Contributor: University of Missouri-Columbia. Office of Undergraduate Research
Keywords: sulfate-reducing bacteria
biochemistry
Date: 2007
Publisher: University of Missouri--Columbia. Office of Undergraduate Research
Abstract: Sulfate-reducing bacteria have evolved to use sulfate as a terminal electron acceptor for their respiration. These bacteria are an environmentally important group belonging to Gram-negative, anaerobic delta-Proteobacteria. Desulfovibrio vulgaris Hildenborough is the best studied of this group. By interaction with reduced c-type cytochromes of the sulfate reducers, many metals are changed in their redox state often making the metals less soluble. We hope to harness this potential, but need a greater understanding of the physiology of D. vulgaris. Deletion mutants of D. vulgaris were created by marker exchange mutagenesis through homologous recombination. Mutants JW380, JW381, JW382 and JW383 have genes deleted that are related to Na+/H+ antiport systems located at the cytoplasmic membrane.
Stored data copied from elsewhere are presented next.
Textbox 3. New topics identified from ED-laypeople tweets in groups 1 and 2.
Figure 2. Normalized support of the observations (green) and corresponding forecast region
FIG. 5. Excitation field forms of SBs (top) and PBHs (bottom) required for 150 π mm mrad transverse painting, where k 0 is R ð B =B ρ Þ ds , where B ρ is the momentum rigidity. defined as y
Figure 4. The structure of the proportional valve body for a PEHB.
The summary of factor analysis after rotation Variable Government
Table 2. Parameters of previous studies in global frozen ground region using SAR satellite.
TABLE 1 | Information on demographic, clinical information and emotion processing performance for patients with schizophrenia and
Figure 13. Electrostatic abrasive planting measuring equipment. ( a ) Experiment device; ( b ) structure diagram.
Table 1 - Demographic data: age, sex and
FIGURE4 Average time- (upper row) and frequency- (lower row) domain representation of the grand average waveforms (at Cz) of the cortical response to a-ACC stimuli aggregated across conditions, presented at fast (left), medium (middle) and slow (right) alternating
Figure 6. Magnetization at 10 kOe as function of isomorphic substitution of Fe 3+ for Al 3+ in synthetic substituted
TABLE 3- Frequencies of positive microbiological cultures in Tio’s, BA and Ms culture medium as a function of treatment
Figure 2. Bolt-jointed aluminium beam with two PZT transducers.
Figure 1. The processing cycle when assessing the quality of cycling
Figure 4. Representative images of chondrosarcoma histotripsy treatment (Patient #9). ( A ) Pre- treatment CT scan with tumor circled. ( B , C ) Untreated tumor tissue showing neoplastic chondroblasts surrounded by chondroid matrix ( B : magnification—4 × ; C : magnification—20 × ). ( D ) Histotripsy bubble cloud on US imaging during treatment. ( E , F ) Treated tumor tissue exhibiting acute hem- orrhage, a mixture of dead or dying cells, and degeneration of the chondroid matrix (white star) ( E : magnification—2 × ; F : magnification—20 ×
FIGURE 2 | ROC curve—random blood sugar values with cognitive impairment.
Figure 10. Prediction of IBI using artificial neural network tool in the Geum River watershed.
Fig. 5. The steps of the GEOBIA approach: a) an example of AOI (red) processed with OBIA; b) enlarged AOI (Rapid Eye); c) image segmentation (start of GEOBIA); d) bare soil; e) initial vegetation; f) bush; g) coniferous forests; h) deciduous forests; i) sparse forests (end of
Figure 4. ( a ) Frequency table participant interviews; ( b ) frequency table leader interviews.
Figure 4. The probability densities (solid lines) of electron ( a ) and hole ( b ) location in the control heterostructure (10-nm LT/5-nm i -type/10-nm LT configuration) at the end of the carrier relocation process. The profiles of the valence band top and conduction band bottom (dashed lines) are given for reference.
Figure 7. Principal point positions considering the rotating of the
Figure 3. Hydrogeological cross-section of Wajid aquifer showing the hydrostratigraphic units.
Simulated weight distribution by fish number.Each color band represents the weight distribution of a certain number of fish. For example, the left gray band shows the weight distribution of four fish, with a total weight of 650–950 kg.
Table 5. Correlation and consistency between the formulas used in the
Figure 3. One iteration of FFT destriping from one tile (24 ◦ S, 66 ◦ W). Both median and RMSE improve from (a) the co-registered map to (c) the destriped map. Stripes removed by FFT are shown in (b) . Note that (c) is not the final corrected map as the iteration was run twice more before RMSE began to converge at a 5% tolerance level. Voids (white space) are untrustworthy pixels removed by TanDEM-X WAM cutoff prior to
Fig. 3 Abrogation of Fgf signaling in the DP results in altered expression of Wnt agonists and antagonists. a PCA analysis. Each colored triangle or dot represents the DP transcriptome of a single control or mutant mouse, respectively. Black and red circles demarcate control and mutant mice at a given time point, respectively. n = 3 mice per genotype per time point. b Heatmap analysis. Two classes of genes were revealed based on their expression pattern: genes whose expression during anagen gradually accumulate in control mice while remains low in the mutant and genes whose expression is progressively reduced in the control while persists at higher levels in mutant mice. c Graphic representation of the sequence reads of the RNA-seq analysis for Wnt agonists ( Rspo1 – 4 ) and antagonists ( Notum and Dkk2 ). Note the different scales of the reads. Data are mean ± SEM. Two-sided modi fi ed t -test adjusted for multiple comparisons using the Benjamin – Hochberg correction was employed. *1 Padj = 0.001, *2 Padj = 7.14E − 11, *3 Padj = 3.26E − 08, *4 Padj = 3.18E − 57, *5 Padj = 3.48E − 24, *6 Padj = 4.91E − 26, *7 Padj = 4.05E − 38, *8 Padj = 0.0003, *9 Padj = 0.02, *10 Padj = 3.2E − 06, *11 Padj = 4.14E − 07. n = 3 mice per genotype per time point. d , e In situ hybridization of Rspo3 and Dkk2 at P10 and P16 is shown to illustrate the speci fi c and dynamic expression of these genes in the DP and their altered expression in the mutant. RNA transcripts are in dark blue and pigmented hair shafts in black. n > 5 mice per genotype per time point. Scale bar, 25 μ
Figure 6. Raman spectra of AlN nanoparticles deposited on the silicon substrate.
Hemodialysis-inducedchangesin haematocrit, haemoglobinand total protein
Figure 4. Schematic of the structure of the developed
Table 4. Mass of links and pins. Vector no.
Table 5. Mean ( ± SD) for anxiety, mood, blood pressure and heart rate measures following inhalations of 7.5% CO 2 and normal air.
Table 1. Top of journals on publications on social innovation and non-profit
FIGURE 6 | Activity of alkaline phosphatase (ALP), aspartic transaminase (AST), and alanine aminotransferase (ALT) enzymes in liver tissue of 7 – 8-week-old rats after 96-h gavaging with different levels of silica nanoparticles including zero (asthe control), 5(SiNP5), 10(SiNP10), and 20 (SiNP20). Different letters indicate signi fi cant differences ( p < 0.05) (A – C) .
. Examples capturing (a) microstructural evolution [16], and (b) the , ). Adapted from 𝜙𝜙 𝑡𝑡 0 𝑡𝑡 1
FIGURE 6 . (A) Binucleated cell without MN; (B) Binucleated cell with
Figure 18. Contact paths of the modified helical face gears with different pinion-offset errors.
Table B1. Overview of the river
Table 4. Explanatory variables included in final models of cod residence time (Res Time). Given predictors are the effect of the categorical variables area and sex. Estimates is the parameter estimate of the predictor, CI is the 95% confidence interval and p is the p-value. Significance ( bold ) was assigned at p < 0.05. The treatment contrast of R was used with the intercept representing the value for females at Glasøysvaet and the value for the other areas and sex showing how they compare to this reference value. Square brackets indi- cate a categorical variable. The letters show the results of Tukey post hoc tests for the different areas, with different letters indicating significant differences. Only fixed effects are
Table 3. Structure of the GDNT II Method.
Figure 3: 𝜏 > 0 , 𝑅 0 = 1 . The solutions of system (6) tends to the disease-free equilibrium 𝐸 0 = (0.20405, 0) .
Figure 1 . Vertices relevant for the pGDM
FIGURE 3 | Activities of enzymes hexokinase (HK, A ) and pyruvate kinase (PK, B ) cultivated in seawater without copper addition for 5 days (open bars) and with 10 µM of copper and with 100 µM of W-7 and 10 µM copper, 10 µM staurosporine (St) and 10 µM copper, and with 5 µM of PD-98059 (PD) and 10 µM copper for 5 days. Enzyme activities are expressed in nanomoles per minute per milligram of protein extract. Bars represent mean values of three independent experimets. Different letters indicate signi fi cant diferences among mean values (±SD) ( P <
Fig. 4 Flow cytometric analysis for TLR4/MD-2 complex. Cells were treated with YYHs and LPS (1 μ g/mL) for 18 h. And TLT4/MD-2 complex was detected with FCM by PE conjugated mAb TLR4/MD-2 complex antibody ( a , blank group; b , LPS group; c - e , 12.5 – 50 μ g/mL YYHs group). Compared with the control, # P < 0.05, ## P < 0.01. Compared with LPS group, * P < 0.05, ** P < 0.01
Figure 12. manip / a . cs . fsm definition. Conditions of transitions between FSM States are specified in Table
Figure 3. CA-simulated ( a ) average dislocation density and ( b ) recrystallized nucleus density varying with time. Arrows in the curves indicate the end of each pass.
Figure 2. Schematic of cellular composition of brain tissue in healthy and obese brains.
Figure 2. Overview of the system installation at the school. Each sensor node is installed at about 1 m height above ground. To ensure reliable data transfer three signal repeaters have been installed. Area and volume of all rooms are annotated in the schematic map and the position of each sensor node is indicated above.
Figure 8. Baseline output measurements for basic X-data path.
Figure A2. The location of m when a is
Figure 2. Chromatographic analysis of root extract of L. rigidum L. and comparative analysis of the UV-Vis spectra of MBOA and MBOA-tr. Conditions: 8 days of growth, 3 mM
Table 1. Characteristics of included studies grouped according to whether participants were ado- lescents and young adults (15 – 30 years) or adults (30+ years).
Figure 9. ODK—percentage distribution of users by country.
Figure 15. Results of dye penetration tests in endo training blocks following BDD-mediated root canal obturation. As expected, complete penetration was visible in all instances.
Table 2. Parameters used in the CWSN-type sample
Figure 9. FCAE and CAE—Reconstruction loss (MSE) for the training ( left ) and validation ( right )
The growth phenotypes of these mutants under various concentrations of salts (Na+, K+, NO2- and NO3-) and high pHs (pH7.0~9.0) were determined to understand the relationship between the deleted genes and the environmental stresses. Growth was followed by Optical Density of cultures at 600nm and by protein measurement with Bradford Protein assays. Additionally, D. vulgaris Hildenborough possesses a 3.57Mb genome and a 202.3Kb megaplasmid. The nifH and paeII genes are found on the megaplasmid. With PCR primers to amplify those genes and the chromosomal fur gene, the existence of the megaplasmid could be verified in each mutant. All the mutants in Na+ and K+ media responded as the wild-type. Increasing pH of the medium correlated with decreased growth of all mutants. The protein produced at pH 8.5 was the highest for all cultures. It was surprising that JW381, JW382 and JW383 grew at 250mM nitrate and 0.5mM nitrite, even though slowly, when the wild-type and JW380 did not grow. Mutants and wild-type died with 1.0mM or 2.0mM nitrite. The deleted genes in the mutants look minor parts of the whole Na+/H+ antiport systems. A thoroughly study will be needed to understand the response to nitrite and nitrate. The megaplasmid was present in each mutants.